INSTRUCTION A: In the article about Our Revolution, who is named as the group's treasurer?

EXTRACTED TEXT:
All of those ideas and more energized people to support him in 2016, especially among the youth. But who knows if he’ll experience the same kind of groundswell in 2020:

But an extensive review of the Sanders-inspired group depicts an organization in disarray — operating primarily as a promotional vehicle for its leader and sometimes even snubbing candidates aligned with Sanders. Our Revolution has shown no ability to tip a major Democratic election in its favor — despite possessing Sanders’ email list, the envy of the Democratic Party — and can claim no major wins in 2018 as its own.

The result has left many Sanders supporters disillusioned, feeling that the group that was supposed to harness the senator’s grass-roots movement is failing in its mission. The problems have also fueled doubts about Sanders’ organizational ability heading into 2020, even after his out-of-nowhere near-march to the nomination two years ago. Critics of the Vermont independent had been worried he’d have a juggernaut-in-waiting to fuel a second presidential campaign, but that anxiety has faded after watching Our Revolution the past year and a half.

“Our Revolution is going through growing pains,” acknowledged Jane Kleeb, the group’s treasurer, while arguing that progress is being made. “Creating a grass-roots organization is different from running a presidential campaign.”

Politico wrote that Sanders “is legally separated from Our Revolution” and he “does not keep up with its day-to-day activities and has expressed discomfort with attacks by affiliates of Our Revolution against some politicians.”

I don’t think that matters much since the organization “uses his name, quotations and photos” along with the same “colors and fonts” he used in his campaign. Plus his top operatives from his campaign formed this group.

Here are a few things Politico discovered:

  • Board members and Sanders presidential delegates from 2016 have raised questions about whether the group’s president, Nina Turner, is using her position to prepare for a presidential run of her own, and to settle scores with the Democratic National Committee from 2016.
  • Two weeks ago, the group’s board of directors nixed Turner’s attempt to install her personal political consultant and friend as her chief of staff, even though the person had no experience in political organizing and had praised President Donald Trump repeatedly and attacked immigrants on Fox News.

Chart reading exercises:
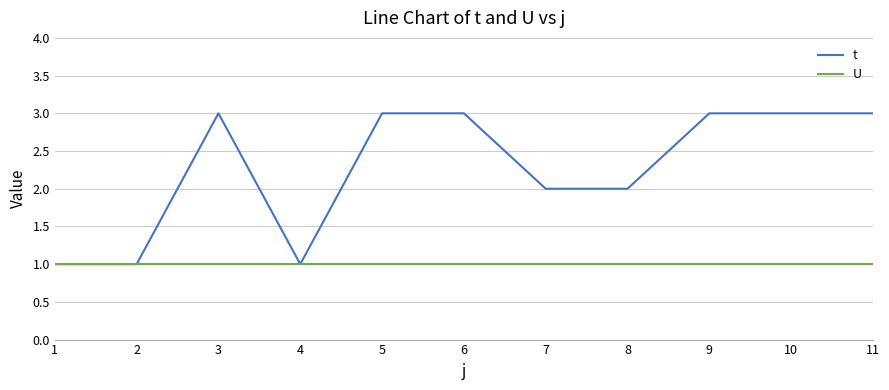

What value does the t series have at 10?

3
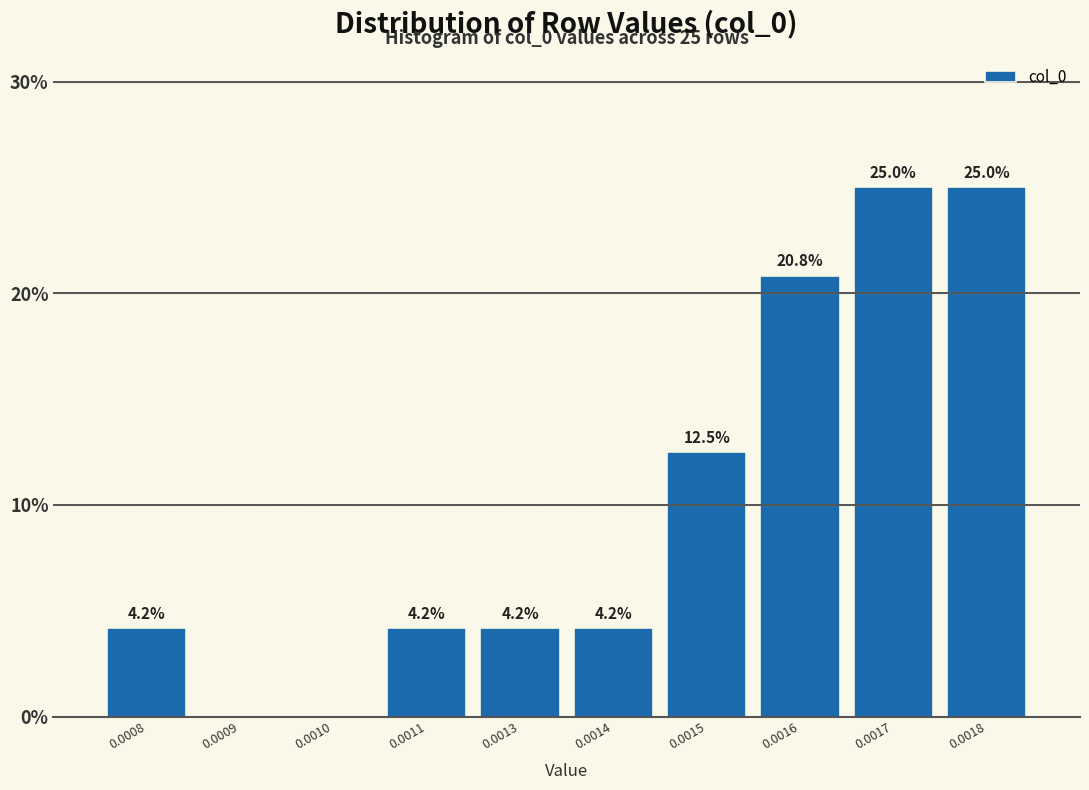

Reading left to right, list all the values displayed in this chart.

0.0008=4.2	0.0009=0.0	0.0010=0.0	0.0011=4.2	0.0013=4.2	0.0014=4.2	0.0015=12.5	0.0016=20.8	0.0017=25.0	0.0018=25.0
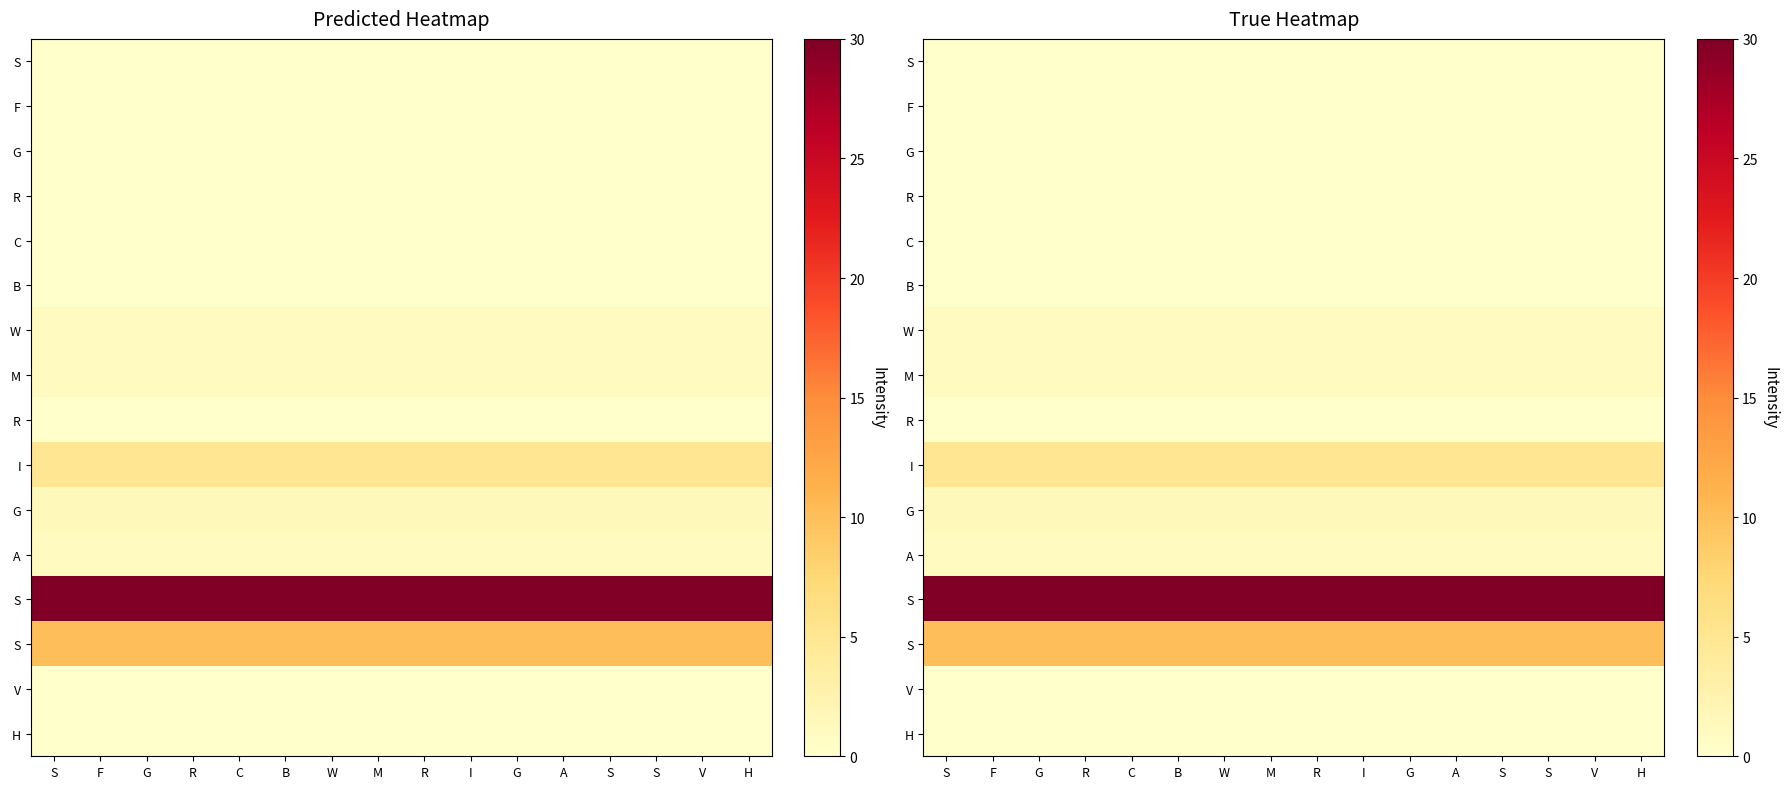

How many series are shown in this chart?

16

INSTRUCTION B: Echo every line of the chart reading records above exactly, from the first record to the last, and leave the pictures out.

WRITTEN REPLY A: Jane Kleeb

WRITTEN REPLY B:
What value does the t series have at 10?

3

Reading left to right, list all the values displayed in this chart.

0.0008=4.2	0.0009=0.0	0.0010=0.0	0.0011=4.2	0.0013=4.2	0.0014=4.2	0.0015=12.5	0.0016=20.8	0.0017=25.0	0.0018=25.0

How many series are shown in this chart?

16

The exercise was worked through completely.